MAY 27th 2010 – New date!
California State University East Bay
Refreshments: 4:00 – 4:30 p.m.
Student presentations: 4:30 – 5:30 p.m.
Where: South Science 143
Award Recipients (Abstracts follow)
Department of Applied Mathematics and Statistics
University of California, Santa Cruz
An Application of Semiparametric Bayesian Isotonic Regression to the Study of Radiation Effects in Spaceborne Microelectronics
Division of Biostatistics
University of California, Berkeley
Misclassification of Current Status Data
Department of Statistics
University of California, Davis
Segmenting Nonstationary Time Series Via Quantile Autoregressions
Student: Marian Farah, Dept of Applied Mathematics and Statistics
University of California, Santa Cruz
Title: An Application of Semiparametric Bayesian Isotonic Regression to the Study of Radiation Effects in Spaceborne Microelectronics
Abstract: This work is concerned with the vulnerability of spaceborne microelectronics to single event upset, a change of state caused by high energy charged particles in the solar wind or the cosmic ray environment striking a sensitive node. To measure the susceptibility of a semiconductor device to single event upsets, testing is conducted by exposing it to high-energy heavy ions or protons produced in a particle accelerator. The number of upsets depends on the linear energy transfer (LET), the cross-section of interaction, and the fluence. The interaction cross-section is assumed to be monotonically increasing with LET. The prediction of the on-orbit upset rate, one of the main scientific goals of particle accelerator experiments, is made by combining the device geometry and the cross-section vs. LET curve for the device with the model for the orbit-specific radiation environment. Standard practice in the device testing literature is to assume a Weibull or sometimes a Lognormal parametric form for the cross-section vs. LET curve. The choice of either parametric model is conventional and has little physical justification. We work with a Poisson model for the upset counts and propose a semiparametric isotonic regression method for count responses. Our approach is based on a Dirichlet process prior for the cross-section vs. LET curve, which allows the data to drive the shape of the cross-section vs. LET relationship, and can thus result in more accurate predictive inference for the on-orbit upset rate. We illustrate the practical utility of the proposed methodology with data obtained from two particle accelerator experiments corresponding to different experimental scenarios.
Student: Karen McKeown
Division of Biostatistics, University of California, Berkeley
Title: Misclassification of Current Status Data
Abstract: Current status data provides information on the survival status of individuals at various times rather than standard observation, possibly right-censored, of failure times. In many current status data applications, ascertainment of an individualÕs current status is based on a screening test which may not have perfect sensitivity and specificity. For example, tests for the infection status of a viral disease like HIV or HPV are designed to detect antibodies and may be subject to error particularly when a test is performed soon after an infection.
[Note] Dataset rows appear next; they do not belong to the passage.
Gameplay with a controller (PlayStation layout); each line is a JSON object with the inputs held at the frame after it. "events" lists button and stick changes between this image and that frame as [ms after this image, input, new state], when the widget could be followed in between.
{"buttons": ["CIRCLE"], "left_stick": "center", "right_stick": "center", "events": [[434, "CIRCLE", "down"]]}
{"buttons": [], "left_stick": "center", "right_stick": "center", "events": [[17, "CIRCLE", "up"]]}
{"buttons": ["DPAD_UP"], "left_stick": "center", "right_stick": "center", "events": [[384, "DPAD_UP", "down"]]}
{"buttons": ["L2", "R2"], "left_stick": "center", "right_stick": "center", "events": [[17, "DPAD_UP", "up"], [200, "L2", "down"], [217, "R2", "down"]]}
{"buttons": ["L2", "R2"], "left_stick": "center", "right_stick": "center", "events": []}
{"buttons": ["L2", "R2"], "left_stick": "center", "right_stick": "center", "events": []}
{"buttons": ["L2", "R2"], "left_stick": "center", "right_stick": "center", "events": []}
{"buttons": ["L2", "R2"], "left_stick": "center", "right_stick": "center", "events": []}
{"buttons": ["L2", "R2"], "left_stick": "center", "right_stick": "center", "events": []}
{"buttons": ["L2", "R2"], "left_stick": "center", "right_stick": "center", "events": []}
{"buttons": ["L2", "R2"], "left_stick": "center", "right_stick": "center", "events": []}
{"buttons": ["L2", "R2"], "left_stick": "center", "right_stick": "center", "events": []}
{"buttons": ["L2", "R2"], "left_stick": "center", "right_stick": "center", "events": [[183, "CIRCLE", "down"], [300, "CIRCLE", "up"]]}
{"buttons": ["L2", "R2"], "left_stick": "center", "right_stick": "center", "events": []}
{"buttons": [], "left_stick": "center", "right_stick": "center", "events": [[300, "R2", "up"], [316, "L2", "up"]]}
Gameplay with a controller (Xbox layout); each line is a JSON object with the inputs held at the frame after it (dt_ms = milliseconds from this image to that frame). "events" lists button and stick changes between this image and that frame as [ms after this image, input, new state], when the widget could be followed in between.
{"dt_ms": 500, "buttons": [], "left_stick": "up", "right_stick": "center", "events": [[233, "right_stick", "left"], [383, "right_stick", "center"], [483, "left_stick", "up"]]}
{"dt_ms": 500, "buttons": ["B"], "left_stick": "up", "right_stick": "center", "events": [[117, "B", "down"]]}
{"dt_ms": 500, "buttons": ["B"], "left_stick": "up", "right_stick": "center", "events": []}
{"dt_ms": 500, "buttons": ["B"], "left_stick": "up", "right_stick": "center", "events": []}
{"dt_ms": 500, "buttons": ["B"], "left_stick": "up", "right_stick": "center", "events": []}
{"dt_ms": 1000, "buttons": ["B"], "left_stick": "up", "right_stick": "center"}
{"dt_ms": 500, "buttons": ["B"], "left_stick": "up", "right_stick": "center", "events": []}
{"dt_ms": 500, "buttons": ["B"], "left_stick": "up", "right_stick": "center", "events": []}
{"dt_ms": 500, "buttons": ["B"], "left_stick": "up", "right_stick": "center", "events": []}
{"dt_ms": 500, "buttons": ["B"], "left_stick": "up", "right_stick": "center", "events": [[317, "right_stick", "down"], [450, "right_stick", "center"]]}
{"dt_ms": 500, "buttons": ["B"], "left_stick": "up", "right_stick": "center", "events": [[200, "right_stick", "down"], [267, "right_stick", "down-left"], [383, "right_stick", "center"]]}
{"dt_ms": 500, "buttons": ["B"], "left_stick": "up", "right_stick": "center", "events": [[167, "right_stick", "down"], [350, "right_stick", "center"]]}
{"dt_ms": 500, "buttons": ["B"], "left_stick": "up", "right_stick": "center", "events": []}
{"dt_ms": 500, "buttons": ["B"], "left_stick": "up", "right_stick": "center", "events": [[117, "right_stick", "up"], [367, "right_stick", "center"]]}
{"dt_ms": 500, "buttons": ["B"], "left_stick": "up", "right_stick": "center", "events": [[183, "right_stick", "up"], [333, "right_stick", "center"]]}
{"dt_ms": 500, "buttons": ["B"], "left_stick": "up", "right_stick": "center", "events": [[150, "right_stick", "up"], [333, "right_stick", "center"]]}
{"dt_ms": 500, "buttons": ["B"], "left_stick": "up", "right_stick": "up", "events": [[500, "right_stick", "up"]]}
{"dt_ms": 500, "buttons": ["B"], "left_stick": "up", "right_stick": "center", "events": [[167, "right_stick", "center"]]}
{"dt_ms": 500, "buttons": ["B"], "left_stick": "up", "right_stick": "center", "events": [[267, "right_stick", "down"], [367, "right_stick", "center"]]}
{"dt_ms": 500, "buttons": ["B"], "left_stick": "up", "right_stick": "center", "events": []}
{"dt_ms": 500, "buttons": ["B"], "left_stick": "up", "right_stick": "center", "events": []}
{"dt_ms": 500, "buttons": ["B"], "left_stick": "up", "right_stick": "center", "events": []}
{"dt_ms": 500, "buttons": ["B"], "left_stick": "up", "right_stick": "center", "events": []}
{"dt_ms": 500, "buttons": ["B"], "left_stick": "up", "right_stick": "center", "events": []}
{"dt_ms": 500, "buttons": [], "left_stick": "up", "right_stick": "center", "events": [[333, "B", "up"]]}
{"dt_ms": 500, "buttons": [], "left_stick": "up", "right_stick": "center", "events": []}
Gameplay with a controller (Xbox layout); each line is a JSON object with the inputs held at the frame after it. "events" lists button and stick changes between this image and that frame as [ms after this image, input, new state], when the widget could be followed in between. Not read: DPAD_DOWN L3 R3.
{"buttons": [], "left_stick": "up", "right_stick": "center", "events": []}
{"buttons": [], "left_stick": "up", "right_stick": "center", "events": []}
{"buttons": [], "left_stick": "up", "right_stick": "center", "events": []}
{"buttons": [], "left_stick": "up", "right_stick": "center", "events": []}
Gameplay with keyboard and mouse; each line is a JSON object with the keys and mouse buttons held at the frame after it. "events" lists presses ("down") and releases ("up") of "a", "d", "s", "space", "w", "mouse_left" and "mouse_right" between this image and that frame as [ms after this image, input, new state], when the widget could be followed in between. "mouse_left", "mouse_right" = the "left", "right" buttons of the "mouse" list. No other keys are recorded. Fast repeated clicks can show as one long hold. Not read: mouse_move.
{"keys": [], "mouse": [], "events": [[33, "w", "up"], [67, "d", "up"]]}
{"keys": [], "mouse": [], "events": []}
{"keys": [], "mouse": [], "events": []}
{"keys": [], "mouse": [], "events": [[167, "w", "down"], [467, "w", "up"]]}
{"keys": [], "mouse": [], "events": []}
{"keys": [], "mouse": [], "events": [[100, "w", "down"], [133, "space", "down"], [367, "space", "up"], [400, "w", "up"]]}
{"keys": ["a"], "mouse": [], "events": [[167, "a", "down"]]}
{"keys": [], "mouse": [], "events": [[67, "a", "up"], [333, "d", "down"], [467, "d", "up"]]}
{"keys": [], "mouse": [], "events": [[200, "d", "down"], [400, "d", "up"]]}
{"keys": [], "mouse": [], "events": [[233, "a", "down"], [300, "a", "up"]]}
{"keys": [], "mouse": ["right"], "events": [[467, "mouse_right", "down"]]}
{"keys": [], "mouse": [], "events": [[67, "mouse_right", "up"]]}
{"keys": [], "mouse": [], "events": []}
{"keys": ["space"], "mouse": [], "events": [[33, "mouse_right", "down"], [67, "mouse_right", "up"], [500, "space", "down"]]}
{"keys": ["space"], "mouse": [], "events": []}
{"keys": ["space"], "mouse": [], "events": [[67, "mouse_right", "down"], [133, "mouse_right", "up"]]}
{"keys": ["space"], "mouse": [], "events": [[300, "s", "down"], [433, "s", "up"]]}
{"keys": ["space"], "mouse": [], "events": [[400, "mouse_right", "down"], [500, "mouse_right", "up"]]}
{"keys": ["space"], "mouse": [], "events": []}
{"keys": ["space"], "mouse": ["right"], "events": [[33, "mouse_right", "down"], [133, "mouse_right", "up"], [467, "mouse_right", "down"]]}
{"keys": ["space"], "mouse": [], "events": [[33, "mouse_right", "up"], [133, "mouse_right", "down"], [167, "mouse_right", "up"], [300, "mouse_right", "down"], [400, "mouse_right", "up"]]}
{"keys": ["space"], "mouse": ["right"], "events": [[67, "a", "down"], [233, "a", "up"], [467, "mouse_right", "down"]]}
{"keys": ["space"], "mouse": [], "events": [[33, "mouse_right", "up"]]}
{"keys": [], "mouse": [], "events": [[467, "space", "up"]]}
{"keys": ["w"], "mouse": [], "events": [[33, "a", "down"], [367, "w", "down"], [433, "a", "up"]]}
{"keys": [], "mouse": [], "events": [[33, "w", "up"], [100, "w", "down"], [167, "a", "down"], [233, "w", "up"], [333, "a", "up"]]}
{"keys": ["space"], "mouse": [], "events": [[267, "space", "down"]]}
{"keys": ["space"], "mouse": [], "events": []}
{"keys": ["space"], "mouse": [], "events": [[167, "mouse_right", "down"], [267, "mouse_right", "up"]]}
We describe a simple method for nonparametric estimation of a distribution function based on current status data where observations of current status information are subject to misclassification. Nonparametric maximum likelihood techniques lead to use of a straightforward set of adjustments to the familiar pool-adjacent-violators estimator used when misclassification is assumed absent. The methods consider alternative misclassification models and are extended to regression models for the underlying survival time. The ideas are motivated by and applied to an example on human papilloma virus (HPV) infection status of a sample of women examined in San Francisco.
Student: Ming Zhong
Department of Statistics, University of California, Davis
Title: Segmenting Nonstationary Time Series Via Quantile Autoregressions
Abstract: Many time series observed in practice display non-stationarities, especially if data is collected over long time spans. Non-stationarities can arise in various ways such as in the trend or in the variance-covariance structure. Since parameter estimates as well as forecasts can be severely biased if non-stationarities are not taken into account, identifying and locating structural breaks has become an important issue in the analysis of time series.
Since in practice innovation sequences cannot always be modeled conveniently with a Gaussian process, parameter estimates obtained from an application of the Gaussian likelihood may be inefficient. In fact, one commonly observes error distributions with longer tails than that of the Gaussian distribution in many financial time series. To incorporate skewed and possibly heavy-tailed innovations into the model building process, we propose the use of quantile autoregression models with Asymmetric Laplace innovations. As a member of the class of random-coefficient models, quantile autoregression models allow the autoregressive coefficients to take distinct values over different quantiles of the innovation process, and may thus expand the modeling options for non-stationary and asymmetric time series.
In this setting, we try to detect structural breaks with the minimum description length principle selecting the number and locations of break points for non-stationary time series. The estimated segments with piecewise quantile autoregression structures are expected to minimize a convex objective function, and a genetic algorithm is implemented to solve this optimization problem. We will present large sample properties and theoretical justifications for the consistency of this method. Numerical results from simulations and economic data applications show that our method consistently estimates the number and locations of the breaks.